El púgil contra las cuerdas

Francisco Pomares
El presidente Sánchez compareció el lunes en Televisión Española con el aire de un boxeador sonado que se sabe incapaz de ganar la pelea, pero persiste en mantenerse erguido sobre el cuadrilátero. Recordaba el hombre a ese boxeador grogui, castigado hasta la extenuación, tambaleante, pero capaz aún de lanzar al aire golpes por instinto, a la espera de que suene de una vez la campana. La del lunes fue la primera entrevista que concede en más de un año. La ex subdirectora de El País, Pepa Bueno, lo entrevistó sin voluntad de daño, perro poniendo en juego las armas y mimbres de un oficio que conoce bien. No pareció una entrevista con preguntas pactadas, pero resultaba difícil olvidarse de que Bueno entrevistaba a su jefe.

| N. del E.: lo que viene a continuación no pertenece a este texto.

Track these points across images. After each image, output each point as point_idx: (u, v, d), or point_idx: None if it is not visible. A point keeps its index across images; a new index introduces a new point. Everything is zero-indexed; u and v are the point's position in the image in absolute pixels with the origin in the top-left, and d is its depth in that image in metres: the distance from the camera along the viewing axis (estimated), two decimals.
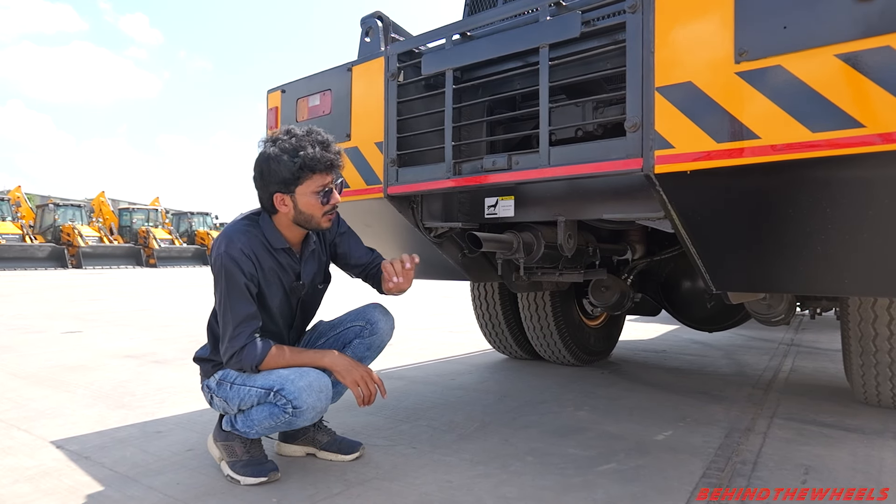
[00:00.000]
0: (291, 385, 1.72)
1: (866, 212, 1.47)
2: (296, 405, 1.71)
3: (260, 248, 1.83)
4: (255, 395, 1.77)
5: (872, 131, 1.32)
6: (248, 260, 1.78)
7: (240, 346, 1.75)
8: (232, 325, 1.75)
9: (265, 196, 1.83)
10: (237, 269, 1.76)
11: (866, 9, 1.32)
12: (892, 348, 2.48)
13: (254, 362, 1.76)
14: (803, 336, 5.08)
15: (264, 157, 1.79)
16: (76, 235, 22.87)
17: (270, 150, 1.78)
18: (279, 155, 1.76)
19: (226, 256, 1.76)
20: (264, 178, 1.80)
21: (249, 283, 1.78)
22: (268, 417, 1.77)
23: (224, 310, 1.77)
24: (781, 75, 1.42)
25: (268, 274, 1.85)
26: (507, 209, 2.20)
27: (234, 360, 1.77)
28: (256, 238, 1.84)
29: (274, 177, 1.78)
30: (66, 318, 6.35)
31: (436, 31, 2.15)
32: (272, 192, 1.80)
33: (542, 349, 3.72)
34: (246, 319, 1.76)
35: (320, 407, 1.77)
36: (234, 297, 1.76)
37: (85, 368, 3.59)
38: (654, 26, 1.58)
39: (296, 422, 1.77)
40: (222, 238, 1.82)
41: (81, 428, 2.37)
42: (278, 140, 1.80)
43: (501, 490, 1.78)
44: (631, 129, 1.61)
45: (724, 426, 2.44)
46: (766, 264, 1.73)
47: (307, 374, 1.75)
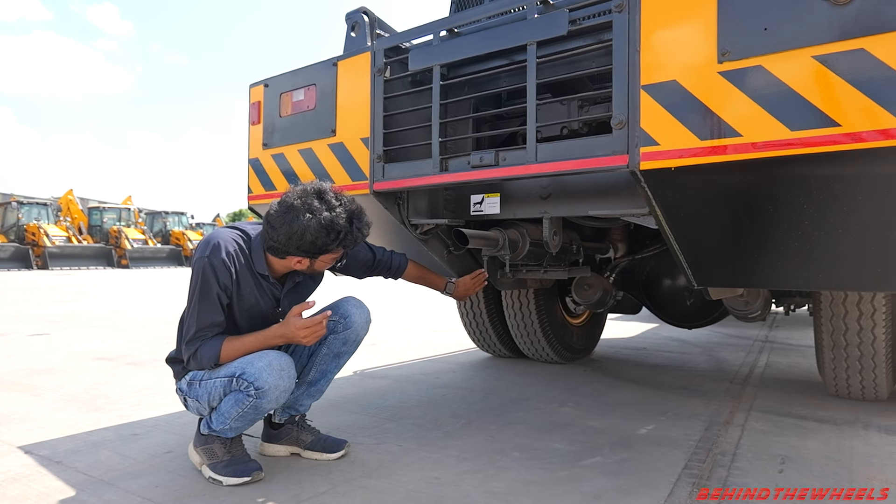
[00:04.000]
0: (251, 367, 1.73)
1: (841, 209, 1.52)
2: (258, 386, 1.72)
3: (243, 266, 1.82)
4: (220, 385, 1.78)
5: (846, 130, 1.37)
6: (226, 271, 1.77)
7: (195, 348, 1.77)
8: (194, 329, 1.76)
9: (281, 248, 1.78)
10: (213, 277, 1.75)
11: (842, 12, 1.37)
12: (862, 342, 2.57)
13: (211, 359, 1.77)
14: (777, 333, 5.21)
15: (301, 228, 1.71)
16: (42, 235, 22.22)
17: (307, 219, 1.72)
18: (318, 231, 1.72)
19: (206, 262, 1.76)
20: (292, 241, 1.74)
21: (222, 293, 1.78)
22: (234, 405, 1.76)
23: (191, 313, 1.78)
24: (762, 75, 1.46)
25: (244, 293, 1.84)
26: (492, 206, 2.21)
27: (193, 361, 1.79)
28: (243, 254, 1.83)
29: (304, 245, 1.75)
30: (32, 319, 6.16)
31: (423, 27, 2.15)
32: (292, 253, 1.79)
33: (525, 347, 3.75)
34: (209, 327, 1.77)
35: (283, 385, 1.77)
36: (203, 304, 1.76)
37: (54, 371, 3.49)
38: (639, 26, 1.61)
39: (261, 404, 1.76)
40: (208, 242, 1.80)
41: (52, 432, 2.30)
42: (313, 208, 1.73)
43: (489, 485, 1.79)
44: (617, 127, 1.64)
45: (703, 419, 2.49)
46: (746, 260, 1.78)
47: (266, 356, 1.77)
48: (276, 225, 1.75)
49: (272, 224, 1.77)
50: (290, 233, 1.73)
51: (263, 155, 2.69)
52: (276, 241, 1.77)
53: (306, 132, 2.50)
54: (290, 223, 1.73)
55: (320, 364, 2.02)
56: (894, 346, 2.62)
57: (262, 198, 2.72)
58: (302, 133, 2.52)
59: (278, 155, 2.63)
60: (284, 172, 2.61)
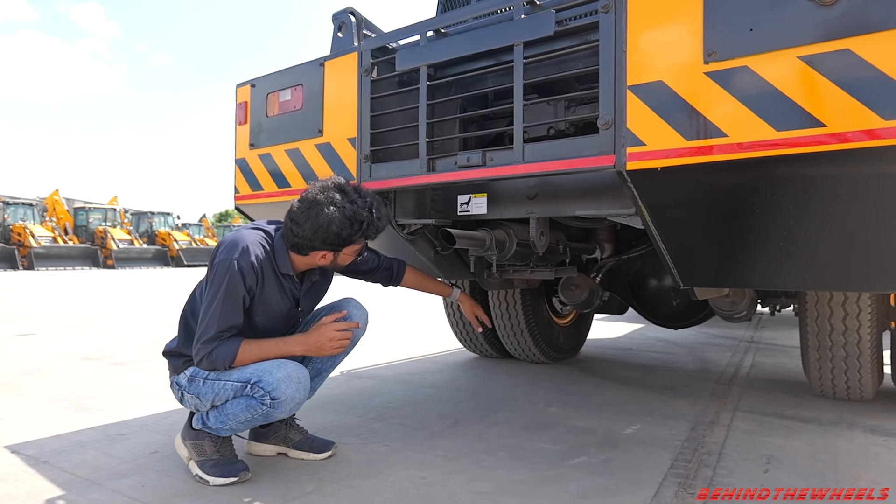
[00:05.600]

En ese concreto ambiente y contexto, uno habría esperado encontrar un presidente dedicado a vender un proyecto, a marcar la agenda o a recuperar la iniciativa política. Pero lo que vimos fue otra cosa: vimos un Sánchez ensimismado, defensivo, preocupado casi únicamente por no trasladar su imagen de derrota, convertido en narrador de un melodrama casposo en el que los malos son los jueces. Sánchez sentenció una frase calculada, que se trajo de la preparación del programa: dijo “hay jueces haciendo política y políticos que tratan de hacer justicia”. No es un chascarrillo más. Es una declaración presidencial, que se produce justo cuando se instruyen las causas que afectan a su esposa y a su hermano. A nadie debe privarse del derecho a la propia defensa, pero hay algo profundamente perturbador en que el jefe del Gobierno use la televisión pública para acusar a jueces concretos de perseguirle. A él y a su familia. No es solo un error hacerlo: supone dinamitar conscientemente el principio de la separación de poderes, ese muro de carga sin el que cualquier edificio constitucional se puede venir abajo.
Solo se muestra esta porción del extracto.